▶ What is expected
Please render every row below as a two-column CSV headed input and output, one CSV line per row: the row's text goes in input and its answer in output, each as a single quoted field with line breaks turned into spaces. Leave the pictures out.

▶ Records provided

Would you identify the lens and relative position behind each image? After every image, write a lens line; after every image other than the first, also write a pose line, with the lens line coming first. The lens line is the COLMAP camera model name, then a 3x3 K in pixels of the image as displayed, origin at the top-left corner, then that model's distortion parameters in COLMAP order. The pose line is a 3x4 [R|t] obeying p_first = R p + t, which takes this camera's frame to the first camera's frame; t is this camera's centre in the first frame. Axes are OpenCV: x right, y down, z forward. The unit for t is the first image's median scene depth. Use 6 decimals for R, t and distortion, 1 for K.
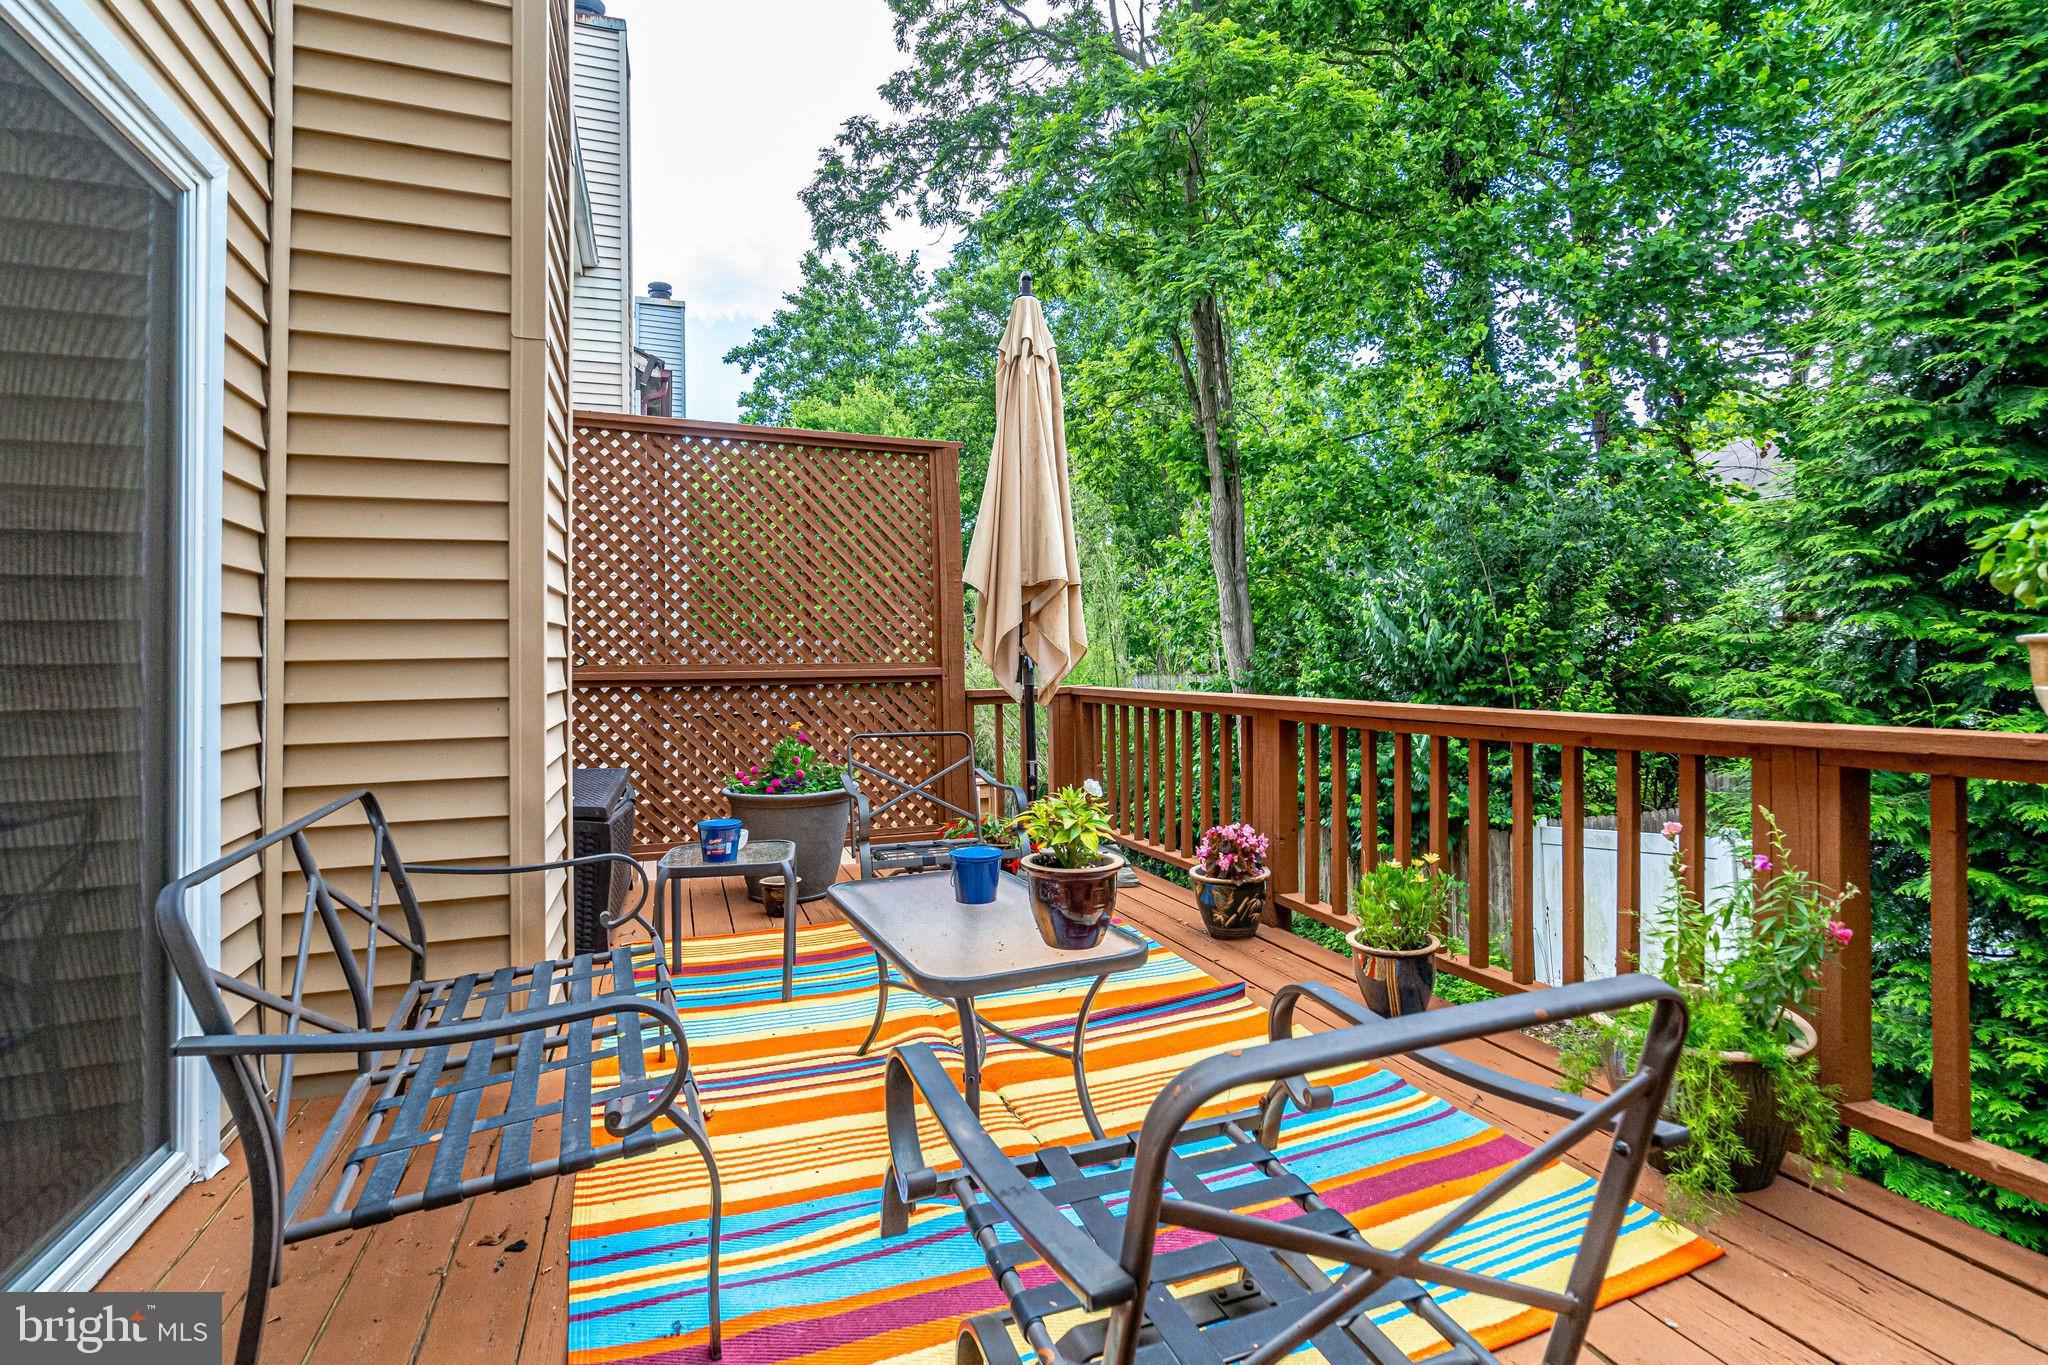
lens RADIAL K [[927.7, 0, 1007.4], [0, 927.7, 621.4], [0, 0, 1]] dist [-0.003702, -0.000418]
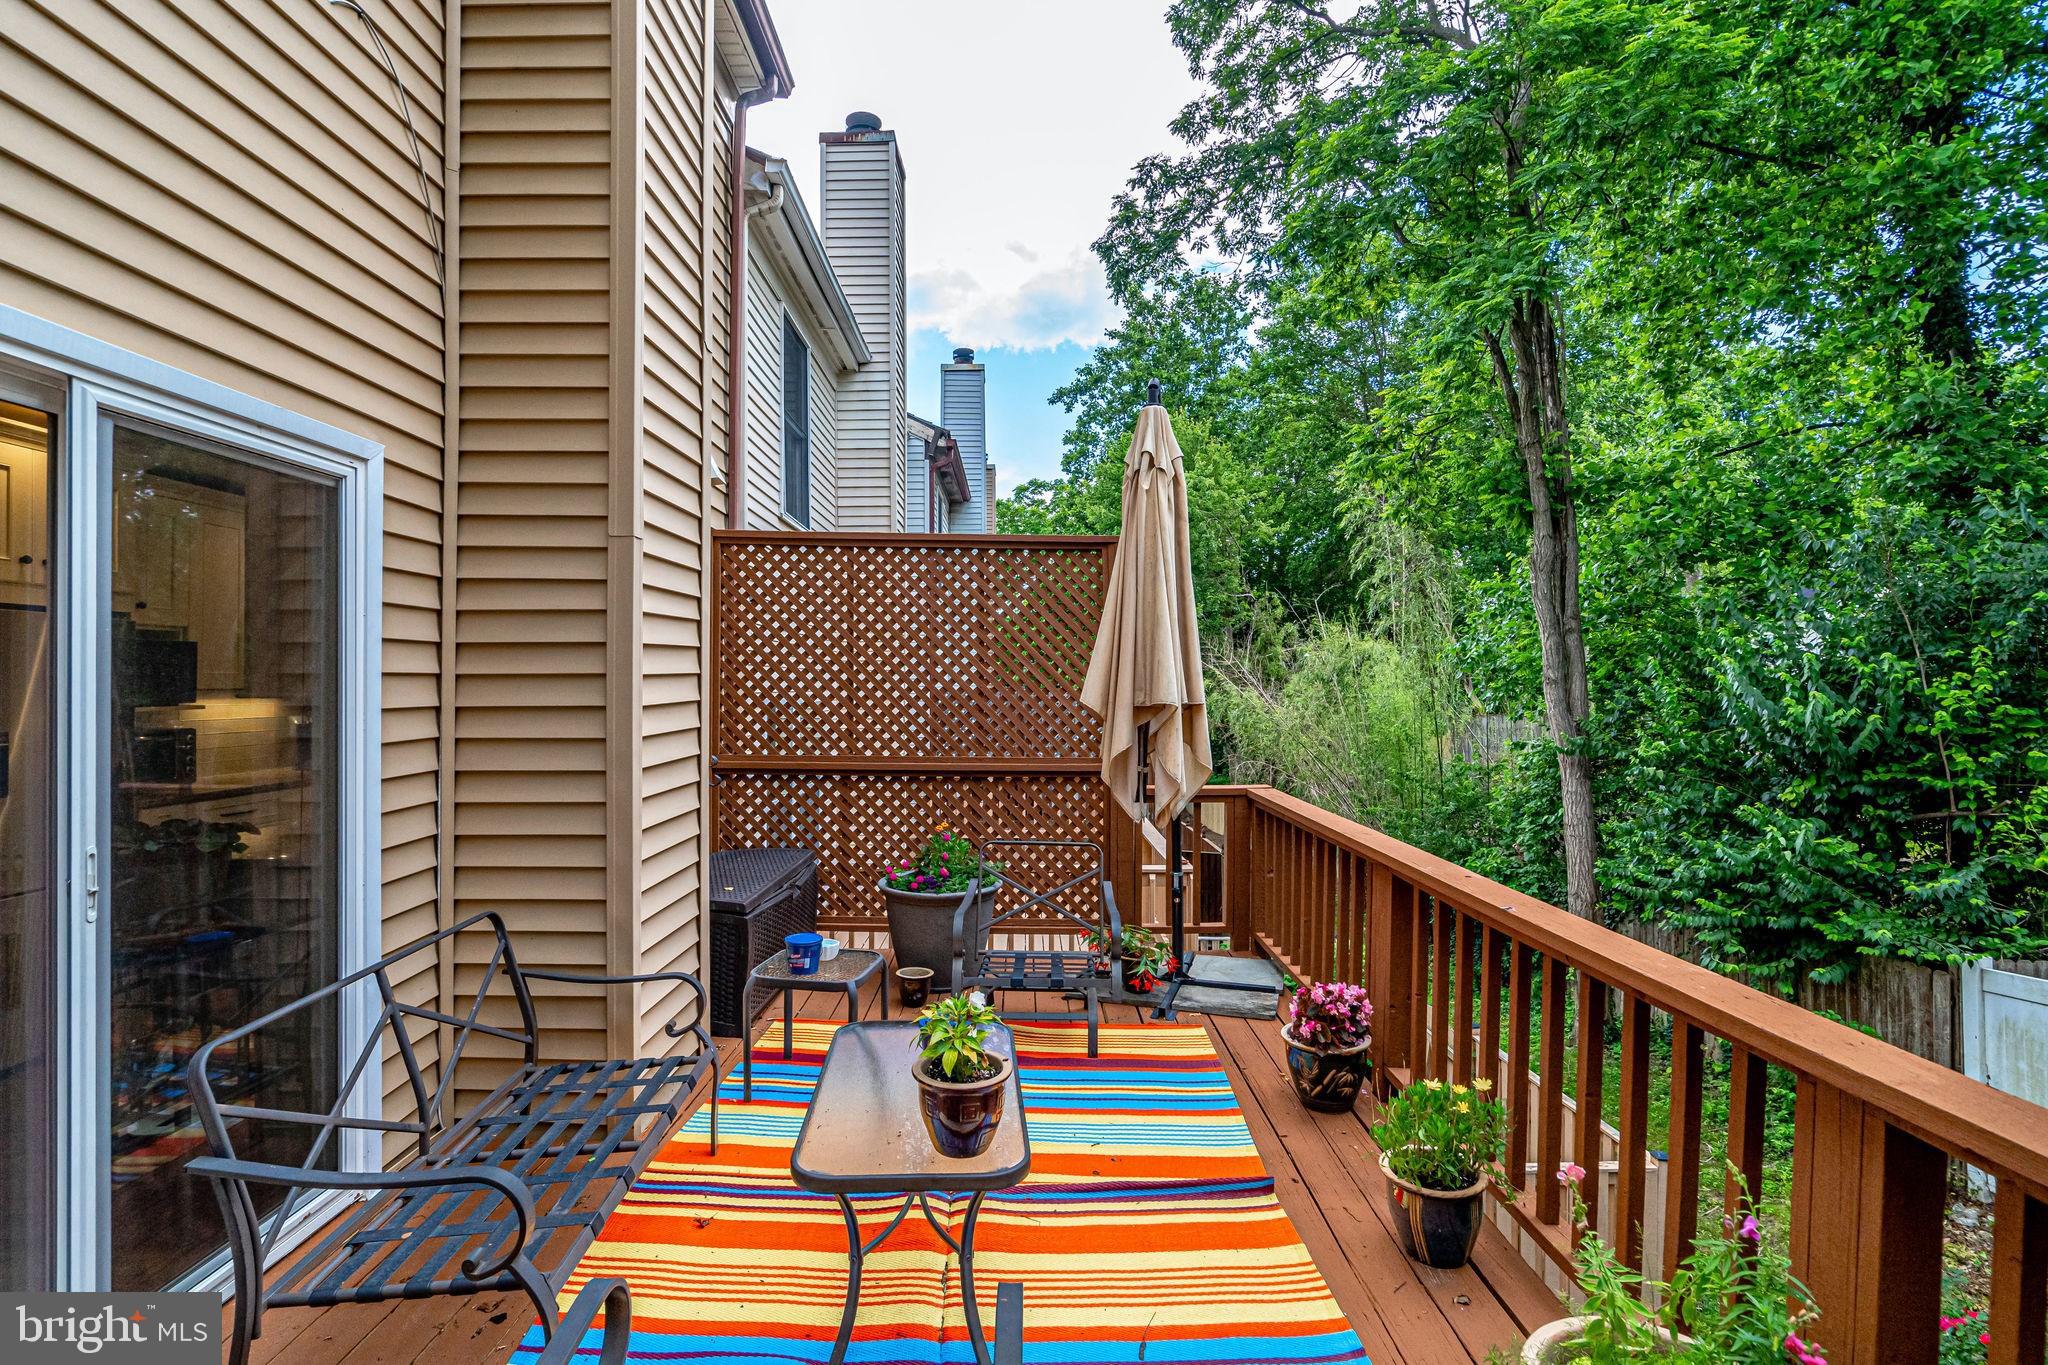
lens RADIAL K [[929.6, 0, 1013.8], [0, 929.6, 661.6], [0, 0, 1]] dist [-0.000927, 0.000691]
pose [[0.936194, 0.010749, -0.351320, 0.061187], [-0.003429, 0.999764, 0.021451, -0.027290], [0.351468, -0.018878, 0.936010, 0.007951]]
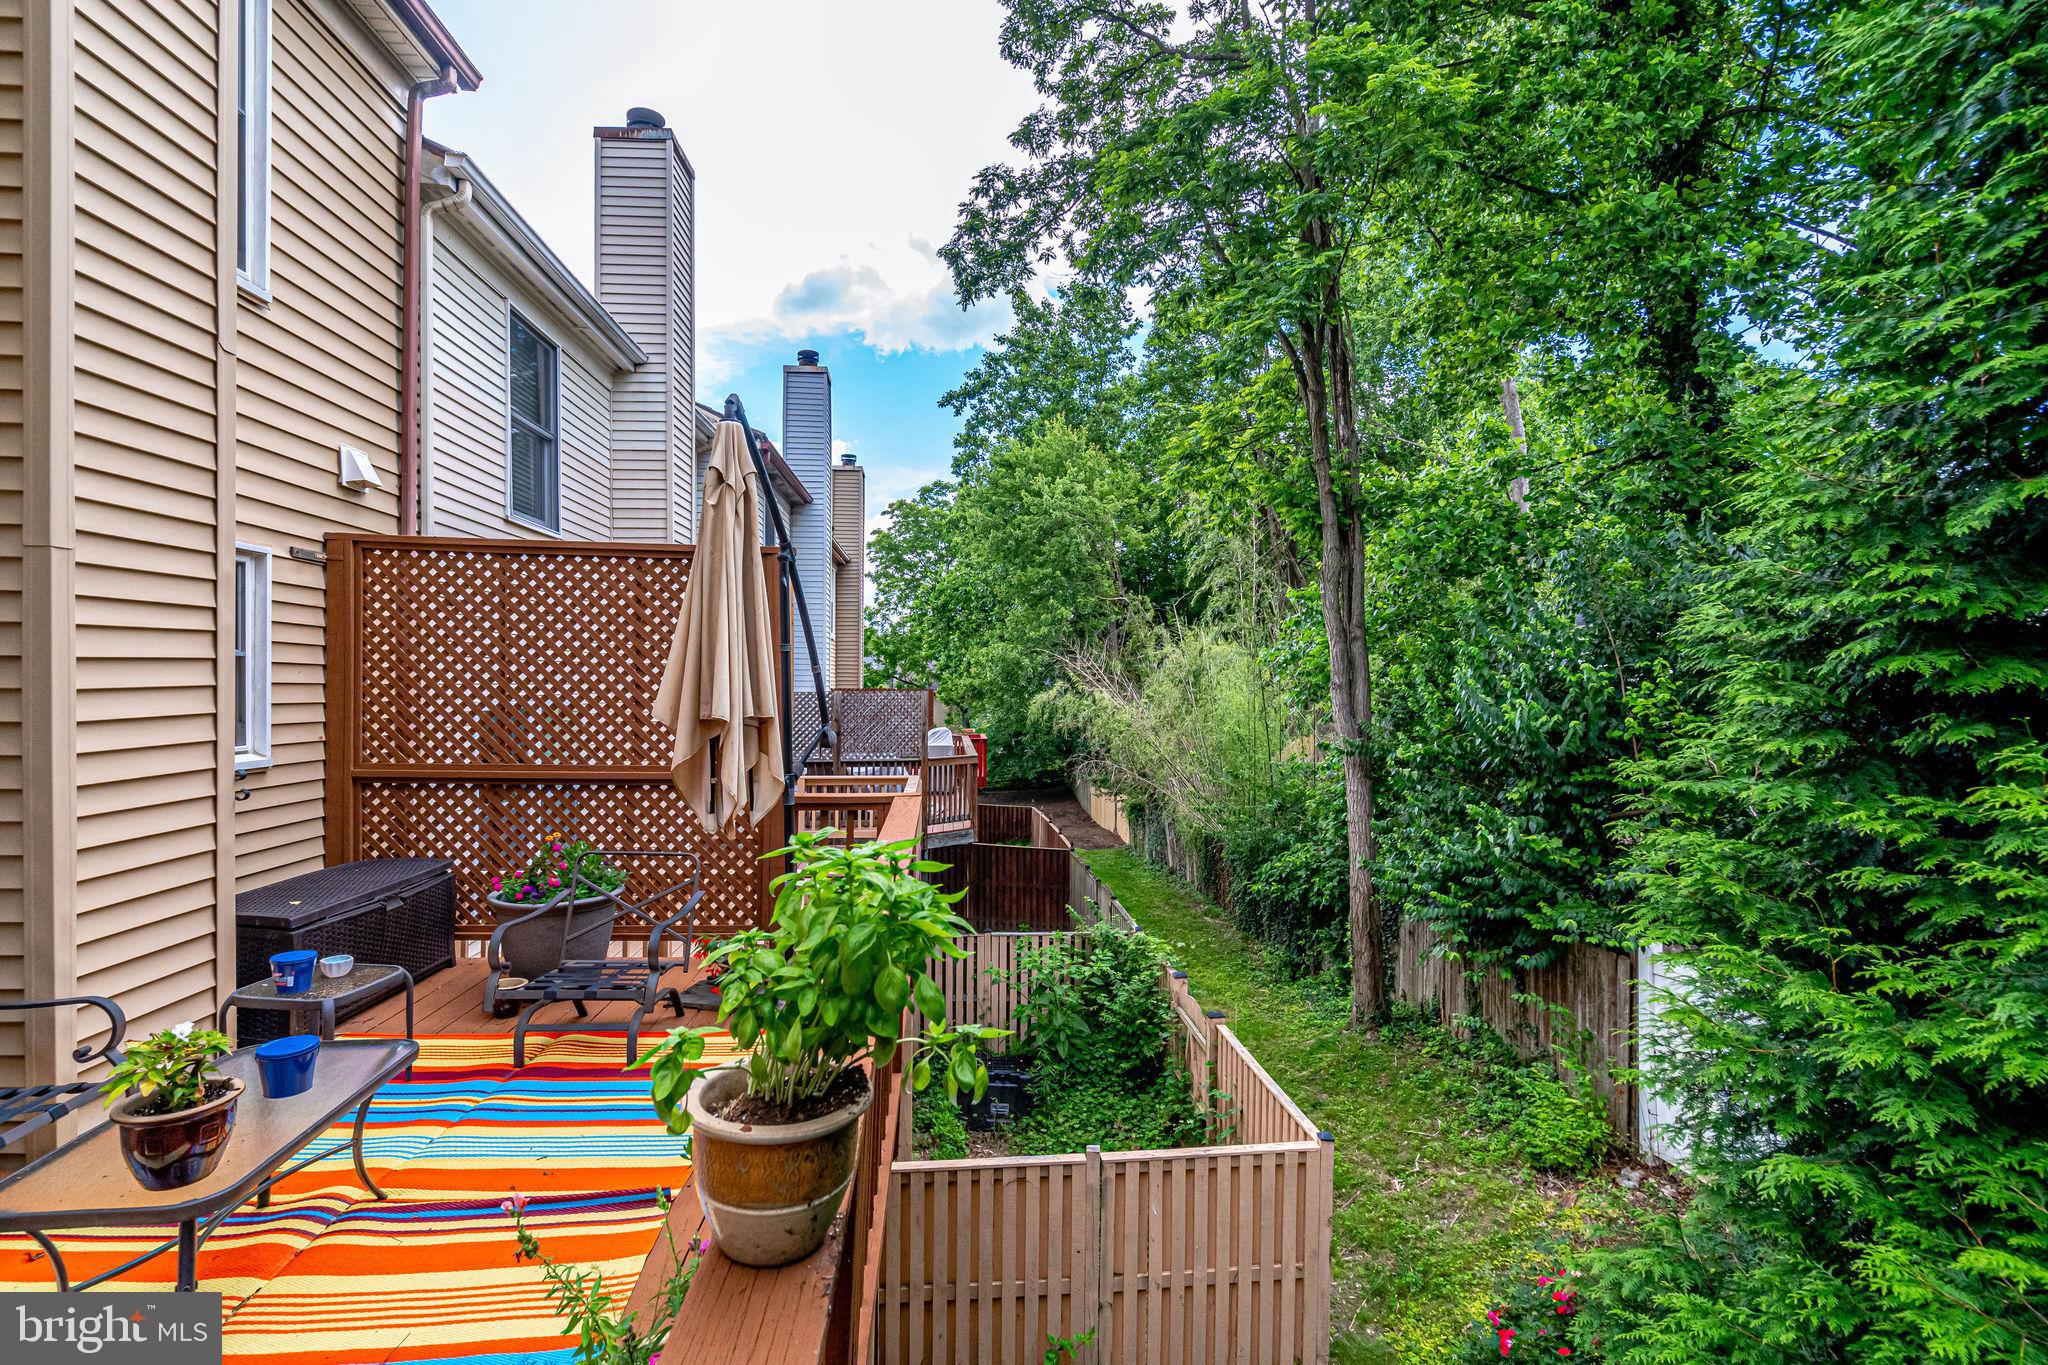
lens RADIAL K [[912.4, 0, 1010.8], [0, 912.4, 673.3], [0, 0, 1]] dist [-0.000047, 0.000678]
pose [[0.960295, 0.021271, -0.278176, 0.153897], [-0.011793, 0.999293, 0.035701, -0.032415], [0.278739, -0.031003, 0.959866, 0.039087]]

▶ Exercise response
input,output
"Would you identify the lens and relative position behind each image? After every image, write a lens line; after every image other than the first, also write a pose line, with the lens line coming first. The lens line is the COLMAP camera model name, then a 3x3 K in pixels of the image as displayed, origin at the top-left corner, then that model's distortion parameters in COLMAP order. The pose line is a 3x4 [R|t] obeying p_first = R p + t, which takes this camera's frame to the first camera's frame; t is this camera's centre in the first frame. Axes are OpenCV: x right, y down, z forward. The unit for t is the first image's median scene depth. Use 6 decimals for R, t and distortion, 1 for K.","lens RADIAL K [[927.7, 0, 1007.4], [0, 927.7, 621.4], [0, 0, 1]] dist [-0.003702, -0.000418] lens RADIAL K [[929.6, 0, 1013.8], [0, 929.6, 661.6], [0, 0, 1]] dist [-0.000927, 0.000691] pose [[0.936194, 0.010749, -0.351320, 0.061187], [-0.003429, 0.999764, 0.021451, -0.027290], [0.351468, -0.018878, 0.936010, 0.007951]] lens RADIAL K [[912.4, 0, 1010.8], [0, 912.4, 673.3], [0, 0, 1]] dist [-0.000047, 0.000678] pose [[0.960295, 0.021271, -0.278176, 0.153897], [-0.011793, 0.999293, 0.035701, -0.032415], [0.278739, -0.031003, 0.959866, 0.039087]]"